The bleeding started around 30 minutes after the insertion of the pills. I can’t describe the pain only to say I have never felt anything like it. It was like someone was trying to rip my womb out of my body whilst simultaneously punching me in the stomach. I threw up my first dose of painkillers and continued to be violently sick for about 2 hours. I just wished I would pass out so the pain would go away. I was burning my skin by shoving too hot hot water bottled into my stomach. I was crying and shaking and screaming at my sister to take me to hospital so that they could make the pain stop. It came in waves as my womb cramped and relaxed, each wave being accompanied by the knowledge that this would continue for many more hours. It was horrible. My wonderful sister brought me drugs every 4 hours and fresh hot water bottles but the experience will stay with me forever. Know that this is nothing like taking the morning after pill. You are putting your body through so much for 24 hours and you will then bleed for another 2 weeks. You are not allowed to use tampons and you will bleed through up to 3 pads an hour. To put it bluntly, it’s shit.

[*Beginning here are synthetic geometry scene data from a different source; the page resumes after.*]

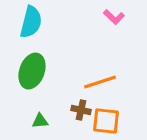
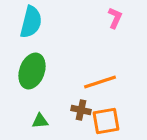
pink L-shape: moved 1 px right, 1 px down; rotated 110 degrees counterclockwise
orange square: rotated 16 degrees counterclockwise
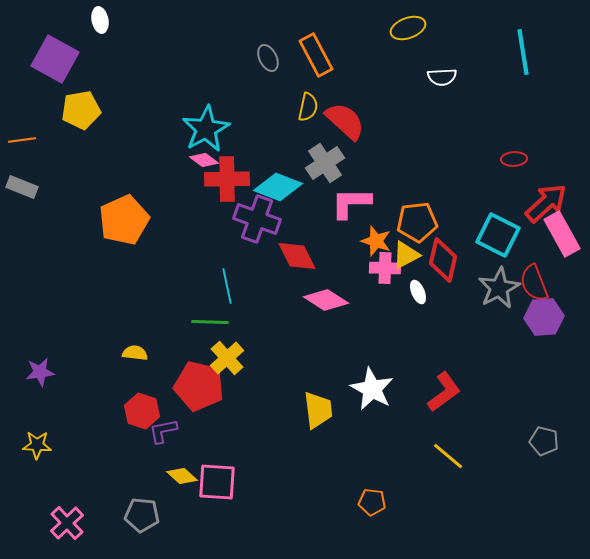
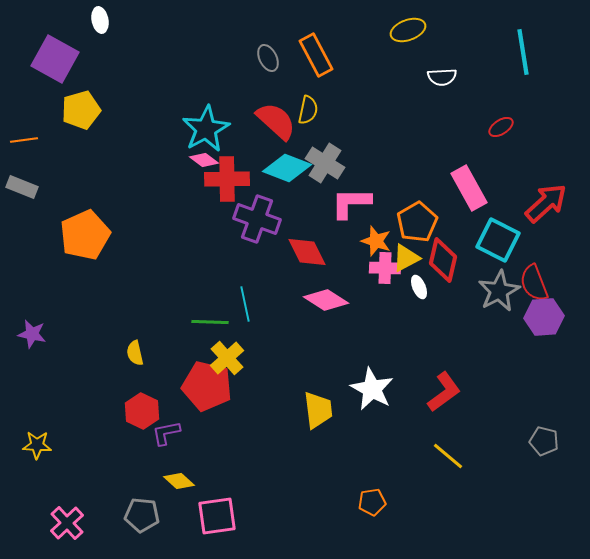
yellow ellipse at (408, 28): moved 2 px down
yellow semicircle at (308, 107): moved 3 px down
yellow pentagon at (81, 110): rotated 6 degrees counterclockwise
red semicircle at (345, 121): moved 69 px left
orange line at (22, 140): moved 2 px right
red ellipse at (514, 159): moved 13 px left, 32 px up; rotated 30 degrees counterclockwise
gray cross at (325, 163): rotated 24 degrees counterclockwise
cyan diamond at (278, 187): moved 9 px right, 19 px up
orange pentagon at (124, 220): moved 39 px left, 15 px down
orange pentagon at (417, 222): rotated 24 degrees counterclockwise
pink rectangle at (562, 234): moved 93 px left, 46 px up
cyan square at (498, 235): moved 5 px down
yellow triangle at (406, 255): moved 3 px down
red diamond at (297, 256): moved 10 px right, 4 px up
cyan line at (227, 286): moved 18 px right, 18 px down
gray star at (499, 288): moved 3 px down
white ellipse at (418, 292): moved 1 px right, 5 px up
yellow semicircle at (135, 353): rotated 110 degrees counterclockwise
purple star at (40, 372): moved 8 px left, 38 px up; rotated 20 degrees clockwise
red pentagon at (199, 386): moved 8 px right
red hexagon at (142, 411): rotated 8 degrees clockwise
purple L-shape at (163, 431): moved 3 px right, 2 px down
yellow diamond at (182, 476): moved 3 px left, 5 px down
pink square at (217, 482): moved 34 px down; rotated 12 degrees counterclockwise
orange pentagon at (372, 502): rotated 16 degrees counterclockwise
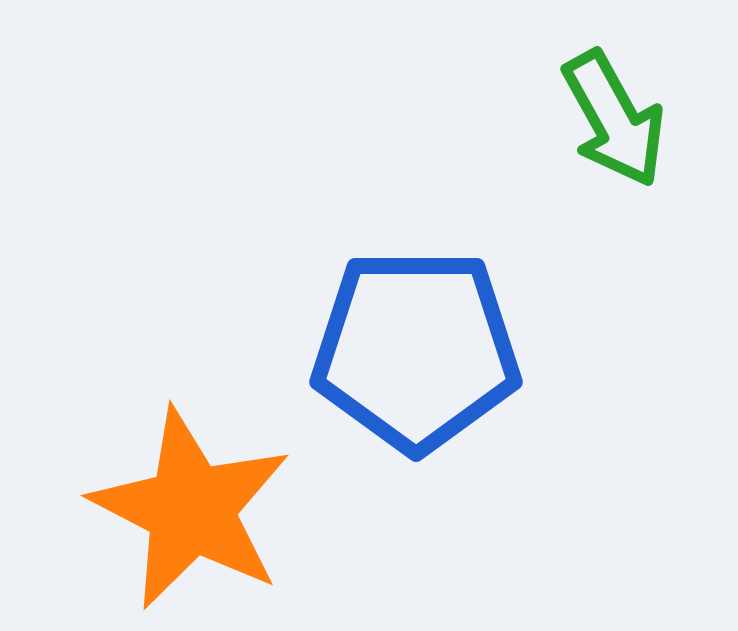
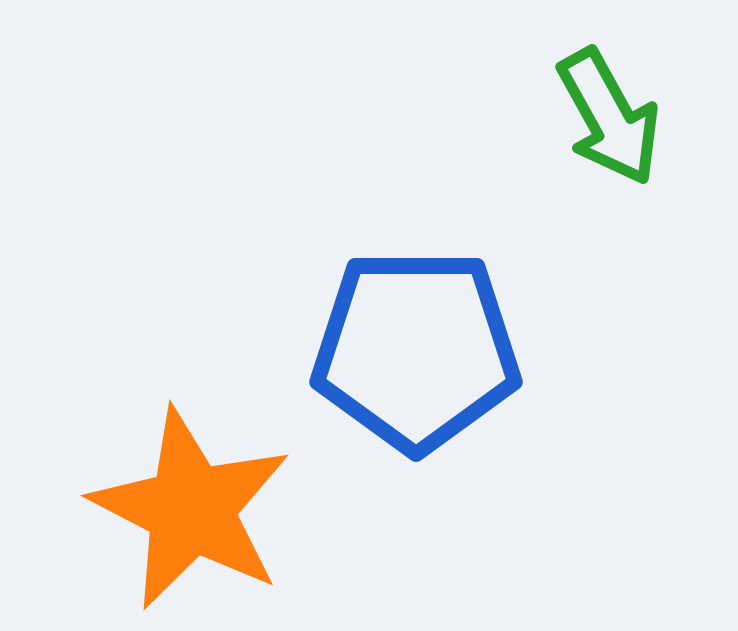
green arrow: moved 5 px left, 2 px up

I could write for days about the importance of taboo busting, of supporting women through this (1 in 3 will have an abortion in their lives) but instead I say this: whether or not you cum inside a woman without a condom on is her choice and her choice alone. It’s bad enough we are the only ones who can take preventative measures before the sex begins (the pill, the coil, the implant) despite how crap they make us feel. For anyone to assume that a girl is on the pill is ignorant and disrespectful. To cum inside us without our permission is unforgivable. And yet it happens to all girls, all the time. One friend of mine said, of the last 6 boys she has slept with since breaking up with her long term boyfriend, all of them have cum inside of her and only 2 asked (afterwards) if she was on the pill. Only one boy has ever offered to pay for my morning after pill despite it being their lack of foresight. Most of my friends say no-one has ever offered. It’s £27 in the UK if you didn’t know, £27 to not put your body through the ordeal of a termination.
Please take from this the importance of standing up for yourself: your body is yours. No-one gets to put anything in it that you don’t want. If you don’t want to take the pill that’s fine! If you want to, then amazing. But whatever the situation, there are two people responsible for making sure that sex doesn’t end with pregnancy. And yet only one of you will bear the consequences if it does.